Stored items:
· · ·

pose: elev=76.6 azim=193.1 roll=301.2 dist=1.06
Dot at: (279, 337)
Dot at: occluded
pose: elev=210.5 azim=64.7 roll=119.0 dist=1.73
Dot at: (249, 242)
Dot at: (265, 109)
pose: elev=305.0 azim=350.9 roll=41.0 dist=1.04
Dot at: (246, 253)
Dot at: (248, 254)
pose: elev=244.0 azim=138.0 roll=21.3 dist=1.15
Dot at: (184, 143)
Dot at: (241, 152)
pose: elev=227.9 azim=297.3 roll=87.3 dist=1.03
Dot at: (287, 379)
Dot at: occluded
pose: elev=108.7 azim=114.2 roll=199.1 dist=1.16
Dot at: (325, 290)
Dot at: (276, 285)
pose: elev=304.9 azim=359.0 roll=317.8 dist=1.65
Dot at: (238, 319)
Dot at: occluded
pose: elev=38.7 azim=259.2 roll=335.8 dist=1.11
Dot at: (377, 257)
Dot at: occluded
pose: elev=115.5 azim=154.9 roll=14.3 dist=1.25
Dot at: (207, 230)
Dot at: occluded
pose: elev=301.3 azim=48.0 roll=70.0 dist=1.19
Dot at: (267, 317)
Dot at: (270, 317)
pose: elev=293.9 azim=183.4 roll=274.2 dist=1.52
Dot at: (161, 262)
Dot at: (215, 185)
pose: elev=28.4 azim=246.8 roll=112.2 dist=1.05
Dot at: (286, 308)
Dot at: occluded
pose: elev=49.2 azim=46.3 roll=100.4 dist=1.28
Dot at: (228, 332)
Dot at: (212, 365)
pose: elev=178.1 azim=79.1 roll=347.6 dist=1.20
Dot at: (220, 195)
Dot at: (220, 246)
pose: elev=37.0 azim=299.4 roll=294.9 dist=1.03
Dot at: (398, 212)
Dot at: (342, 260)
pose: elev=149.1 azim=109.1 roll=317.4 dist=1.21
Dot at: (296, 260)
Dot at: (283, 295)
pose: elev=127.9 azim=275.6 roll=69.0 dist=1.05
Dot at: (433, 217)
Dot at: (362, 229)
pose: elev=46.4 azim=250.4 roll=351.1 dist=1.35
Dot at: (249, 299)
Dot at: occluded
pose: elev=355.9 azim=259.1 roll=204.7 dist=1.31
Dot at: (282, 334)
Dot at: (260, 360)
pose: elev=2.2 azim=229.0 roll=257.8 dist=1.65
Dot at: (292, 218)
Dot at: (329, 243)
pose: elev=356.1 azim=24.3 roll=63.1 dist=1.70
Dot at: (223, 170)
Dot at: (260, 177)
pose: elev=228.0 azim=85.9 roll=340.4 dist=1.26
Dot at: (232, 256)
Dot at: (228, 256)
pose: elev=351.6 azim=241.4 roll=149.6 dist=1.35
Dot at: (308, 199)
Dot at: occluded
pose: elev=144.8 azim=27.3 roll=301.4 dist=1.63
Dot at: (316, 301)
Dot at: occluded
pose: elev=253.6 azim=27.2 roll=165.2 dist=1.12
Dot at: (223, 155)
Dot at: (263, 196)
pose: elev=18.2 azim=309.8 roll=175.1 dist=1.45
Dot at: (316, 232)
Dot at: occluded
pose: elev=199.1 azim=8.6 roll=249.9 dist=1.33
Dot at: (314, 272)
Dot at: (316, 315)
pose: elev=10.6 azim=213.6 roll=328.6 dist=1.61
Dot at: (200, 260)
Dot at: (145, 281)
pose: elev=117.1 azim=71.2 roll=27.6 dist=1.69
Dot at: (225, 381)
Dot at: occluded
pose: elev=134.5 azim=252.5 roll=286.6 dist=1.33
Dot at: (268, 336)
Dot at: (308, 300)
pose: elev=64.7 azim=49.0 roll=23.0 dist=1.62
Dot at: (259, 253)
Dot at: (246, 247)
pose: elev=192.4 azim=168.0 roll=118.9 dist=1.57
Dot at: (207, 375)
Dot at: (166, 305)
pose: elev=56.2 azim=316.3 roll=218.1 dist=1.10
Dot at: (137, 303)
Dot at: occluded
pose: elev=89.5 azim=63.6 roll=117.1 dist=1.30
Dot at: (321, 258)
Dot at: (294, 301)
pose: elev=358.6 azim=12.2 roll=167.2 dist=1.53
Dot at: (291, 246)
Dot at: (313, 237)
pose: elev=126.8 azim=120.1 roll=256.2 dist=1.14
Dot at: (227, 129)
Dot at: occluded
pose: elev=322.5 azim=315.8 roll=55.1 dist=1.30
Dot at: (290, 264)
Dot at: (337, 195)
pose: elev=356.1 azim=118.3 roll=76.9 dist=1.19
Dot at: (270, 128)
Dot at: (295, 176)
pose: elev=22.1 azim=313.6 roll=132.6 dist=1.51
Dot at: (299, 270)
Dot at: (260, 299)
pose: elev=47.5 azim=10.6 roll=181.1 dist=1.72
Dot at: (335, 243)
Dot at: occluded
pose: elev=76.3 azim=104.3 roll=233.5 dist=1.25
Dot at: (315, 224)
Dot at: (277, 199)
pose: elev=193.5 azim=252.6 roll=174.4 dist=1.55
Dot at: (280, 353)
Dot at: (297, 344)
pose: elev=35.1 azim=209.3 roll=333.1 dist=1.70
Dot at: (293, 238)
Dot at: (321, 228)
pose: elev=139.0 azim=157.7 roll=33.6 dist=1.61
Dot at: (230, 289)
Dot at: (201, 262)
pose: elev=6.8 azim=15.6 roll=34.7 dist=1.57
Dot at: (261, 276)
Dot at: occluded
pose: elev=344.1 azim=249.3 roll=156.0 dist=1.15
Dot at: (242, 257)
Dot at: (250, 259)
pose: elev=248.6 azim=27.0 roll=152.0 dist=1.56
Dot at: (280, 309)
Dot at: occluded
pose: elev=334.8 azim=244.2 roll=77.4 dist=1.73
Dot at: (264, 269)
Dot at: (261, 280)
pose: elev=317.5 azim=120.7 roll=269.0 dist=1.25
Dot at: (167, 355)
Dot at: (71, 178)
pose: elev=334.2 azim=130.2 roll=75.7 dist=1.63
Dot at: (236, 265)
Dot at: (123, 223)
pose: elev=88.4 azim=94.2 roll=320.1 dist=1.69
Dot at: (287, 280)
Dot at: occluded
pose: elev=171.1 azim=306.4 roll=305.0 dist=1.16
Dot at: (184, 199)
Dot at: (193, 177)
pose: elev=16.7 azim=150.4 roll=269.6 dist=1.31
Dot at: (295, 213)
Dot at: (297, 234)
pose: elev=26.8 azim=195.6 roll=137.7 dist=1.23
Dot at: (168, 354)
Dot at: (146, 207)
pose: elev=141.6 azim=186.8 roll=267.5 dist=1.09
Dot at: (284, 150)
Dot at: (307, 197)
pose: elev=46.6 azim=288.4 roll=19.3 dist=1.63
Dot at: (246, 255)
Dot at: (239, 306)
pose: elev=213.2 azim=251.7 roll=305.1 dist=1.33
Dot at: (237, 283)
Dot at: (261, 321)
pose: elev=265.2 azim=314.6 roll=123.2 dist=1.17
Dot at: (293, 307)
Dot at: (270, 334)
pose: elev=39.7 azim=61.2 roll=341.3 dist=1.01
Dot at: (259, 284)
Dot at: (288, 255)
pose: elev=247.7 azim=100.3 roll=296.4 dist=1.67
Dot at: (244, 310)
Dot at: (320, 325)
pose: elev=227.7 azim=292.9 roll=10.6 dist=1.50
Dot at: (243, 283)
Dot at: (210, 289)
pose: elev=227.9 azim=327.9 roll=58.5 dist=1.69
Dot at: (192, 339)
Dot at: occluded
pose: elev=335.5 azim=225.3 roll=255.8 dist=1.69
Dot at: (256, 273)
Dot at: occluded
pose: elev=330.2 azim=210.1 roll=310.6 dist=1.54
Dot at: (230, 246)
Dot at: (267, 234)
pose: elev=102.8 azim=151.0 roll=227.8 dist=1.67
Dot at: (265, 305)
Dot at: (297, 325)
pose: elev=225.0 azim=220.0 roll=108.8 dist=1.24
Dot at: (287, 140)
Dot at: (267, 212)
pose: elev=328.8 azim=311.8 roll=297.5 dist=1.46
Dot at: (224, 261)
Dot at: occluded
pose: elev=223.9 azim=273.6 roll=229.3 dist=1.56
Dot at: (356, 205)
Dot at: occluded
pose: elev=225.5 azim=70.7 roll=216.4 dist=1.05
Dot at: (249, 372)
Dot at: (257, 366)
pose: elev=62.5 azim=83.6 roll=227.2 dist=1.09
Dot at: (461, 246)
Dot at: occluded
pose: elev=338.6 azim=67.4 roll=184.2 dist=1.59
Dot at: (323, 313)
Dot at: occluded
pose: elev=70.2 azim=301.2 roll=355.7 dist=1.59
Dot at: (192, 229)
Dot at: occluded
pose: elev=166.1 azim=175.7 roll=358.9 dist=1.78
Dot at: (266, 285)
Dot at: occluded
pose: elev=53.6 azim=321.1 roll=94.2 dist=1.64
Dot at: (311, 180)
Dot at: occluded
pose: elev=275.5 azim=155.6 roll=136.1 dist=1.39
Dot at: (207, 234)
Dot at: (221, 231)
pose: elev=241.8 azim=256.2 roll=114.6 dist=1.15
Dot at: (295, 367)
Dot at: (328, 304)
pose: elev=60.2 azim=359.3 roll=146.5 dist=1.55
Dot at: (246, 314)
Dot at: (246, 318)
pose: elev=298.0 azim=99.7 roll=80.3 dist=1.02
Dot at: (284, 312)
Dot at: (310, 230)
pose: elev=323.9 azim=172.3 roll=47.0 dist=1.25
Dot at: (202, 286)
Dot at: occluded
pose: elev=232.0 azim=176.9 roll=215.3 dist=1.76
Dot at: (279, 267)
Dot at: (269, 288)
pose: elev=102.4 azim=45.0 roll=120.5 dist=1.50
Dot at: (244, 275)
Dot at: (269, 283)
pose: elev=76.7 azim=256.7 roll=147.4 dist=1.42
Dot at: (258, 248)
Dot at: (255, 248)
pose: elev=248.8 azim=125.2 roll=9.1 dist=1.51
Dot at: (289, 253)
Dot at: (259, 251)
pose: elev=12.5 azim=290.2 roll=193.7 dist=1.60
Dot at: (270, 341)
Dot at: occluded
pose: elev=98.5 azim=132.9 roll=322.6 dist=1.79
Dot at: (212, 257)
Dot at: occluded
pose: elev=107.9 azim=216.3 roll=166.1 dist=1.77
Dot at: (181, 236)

· · ·

Render as a JSON list of strings the lines of the entries, starting with the line that contains "pose: elev=248.8 azim=125.2" and going on through the end of the entries, one string per line and blank lines left out.

- [ANSWER TO THIS TASK]
[
  "pose: elev=248.8 azim=125.2 roll=9.1 dist=1.51",
  "Dot at: (289, 253)",
  "Dot at: (259, 251)",
  "pose: elev=12.5 azim=290.2 roll=193.7 dist=1.60",
  "Dot at: (270, 341)",
  "Dot at: occluded",
  "pose: elev=98.5 azim=132.9 roll=322.6 dist=1.79",
  "Dot at: (212, 257)",
  "Dot at: occluded",
  "pose: elev=107.9 azim=216.3 roll=166.1 dist=1.77",
  "Dot at: (181, 236)"
]